I only skimmed these articles both because I find reading most scientific studies tedious and because I've seen either these or similar ones over the years. If I'm missing something, let me know. I honestly like to keep an open mind about everything (not just withdrawal), which makes me feel like a fish out of water in society these days.

 

But I think what these studies have proved is that nutritional deficiencies are bad for people.

 

I'll make this reply short because I now have a burning desire to pursue a revolutionary idea I've had. I'm going to invent the wheel.

 

Seriously, NOT knocking your introducing this topic of discussion, Phil. It should be discussed. I just think the implications of studies like this need to be thought through. That's where the medical profession has let us down, big-time.

 

My point is that maybe (maybe) this means that in a short-term case of severe and unavoidable nutritional deprivation, antidepressants can keep one functional by artificially compensating for what meeting one's nutritional needs sufficiently should do.

 

But I don't think these studies are addressing either the full or the long-term implications of doing this.

 

I suggested in one of my posts about my taper off of gabapentin and the subsequent withdrawal I experienced was like my nutritional defeciencies were masked (unnoticed by me) as I felt relatively fine on the gabapentin but once off gabapentin I experienced the most (god awful) withdrawal like nothing I had ever experienced in my life.

 

And most importantly I was kept on gabapentin for over 10 years at 2400 mg to 3000 mg (large dose) for (long time).
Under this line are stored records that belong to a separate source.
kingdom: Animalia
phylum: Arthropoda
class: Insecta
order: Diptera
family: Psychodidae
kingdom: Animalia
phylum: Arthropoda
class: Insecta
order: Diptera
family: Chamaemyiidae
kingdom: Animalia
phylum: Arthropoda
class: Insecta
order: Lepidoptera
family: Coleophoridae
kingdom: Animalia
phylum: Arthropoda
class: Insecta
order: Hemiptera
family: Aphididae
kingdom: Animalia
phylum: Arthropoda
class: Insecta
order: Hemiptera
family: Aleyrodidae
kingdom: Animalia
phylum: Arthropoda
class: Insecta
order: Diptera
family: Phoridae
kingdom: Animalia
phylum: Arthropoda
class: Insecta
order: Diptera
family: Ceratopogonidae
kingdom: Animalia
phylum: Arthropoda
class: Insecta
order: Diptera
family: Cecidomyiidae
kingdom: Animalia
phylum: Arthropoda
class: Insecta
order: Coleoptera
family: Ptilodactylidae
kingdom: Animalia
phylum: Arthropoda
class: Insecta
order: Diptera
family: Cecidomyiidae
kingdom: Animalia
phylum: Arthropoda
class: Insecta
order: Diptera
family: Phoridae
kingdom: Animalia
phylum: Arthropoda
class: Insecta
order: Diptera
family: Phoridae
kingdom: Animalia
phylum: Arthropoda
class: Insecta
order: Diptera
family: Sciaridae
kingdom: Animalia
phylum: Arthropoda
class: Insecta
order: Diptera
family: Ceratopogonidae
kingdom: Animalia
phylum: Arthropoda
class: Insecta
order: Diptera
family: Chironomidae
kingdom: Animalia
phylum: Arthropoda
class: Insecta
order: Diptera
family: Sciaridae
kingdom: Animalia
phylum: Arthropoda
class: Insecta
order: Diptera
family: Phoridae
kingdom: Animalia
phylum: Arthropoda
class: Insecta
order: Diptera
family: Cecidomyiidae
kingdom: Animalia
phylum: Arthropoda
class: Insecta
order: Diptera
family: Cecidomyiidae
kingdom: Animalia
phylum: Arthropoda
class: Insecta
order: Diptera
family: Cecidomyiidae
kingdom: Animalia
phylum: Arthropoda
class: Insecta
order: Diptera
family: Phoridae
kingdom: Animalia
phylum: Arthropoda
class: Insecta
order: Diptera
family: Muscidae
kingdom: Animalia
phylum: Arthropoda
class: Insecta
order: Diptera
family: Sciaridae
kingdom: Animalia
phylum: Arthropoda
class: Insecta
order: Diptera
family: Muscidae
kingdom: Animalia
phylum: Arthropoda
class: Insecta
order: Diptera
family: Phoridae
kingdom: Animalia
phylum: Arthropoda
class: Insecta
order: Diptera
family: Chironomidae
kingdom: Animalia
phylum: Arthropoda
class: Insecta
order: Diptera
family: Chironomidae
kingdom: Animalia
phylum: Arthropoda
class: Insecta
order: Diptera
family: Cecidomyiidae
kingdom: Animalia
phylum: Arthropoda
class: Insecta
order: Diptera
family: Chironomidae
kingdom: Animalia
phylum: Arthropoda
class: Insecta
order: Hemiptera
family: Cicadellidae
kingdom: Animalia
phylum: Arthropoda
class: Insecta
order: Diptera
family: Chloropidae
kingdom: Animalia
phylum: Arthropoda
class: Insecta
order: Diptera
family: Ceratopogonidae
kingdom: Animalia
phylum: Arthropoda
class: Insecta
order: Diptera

So the long term deprivation was masked for quite a long time. It seems that doctors give very little consideration to the potential of these druggs to strip our bodies of essential nutrients and to compound the situation by masking the defeciencies that may develop or allready exist.

 

It has occured to me that depression may just be a symptom of vitamin and mineral defeciencies.

 

Nothing I did seemed to ease the withdrawal and it seemed an endless withdrawal, untill I supplemented with magnesium and vitamins. And the withdrawal just went away, eh it may be more complicated then I suggest but it's clear to me that magnesium and vitamins helped me over come the withdrawal (if thats what it was).

 

I could remask the withdrawal and feel fine by increasing the amount of gabapentin I took. It seems to make sense that I had a severe magnesium and vitamin defeciency. As I have very little in the way of noticable withdrawal symptoms now that I take a magnesium and vitamin supplement.

 

The one area where I am still experiencing withdrawal or at least some kind of (bad kick back from the prescription drugg use is my cognitive function seems slightly to moderately effected but no withdrawal that I phisically feel.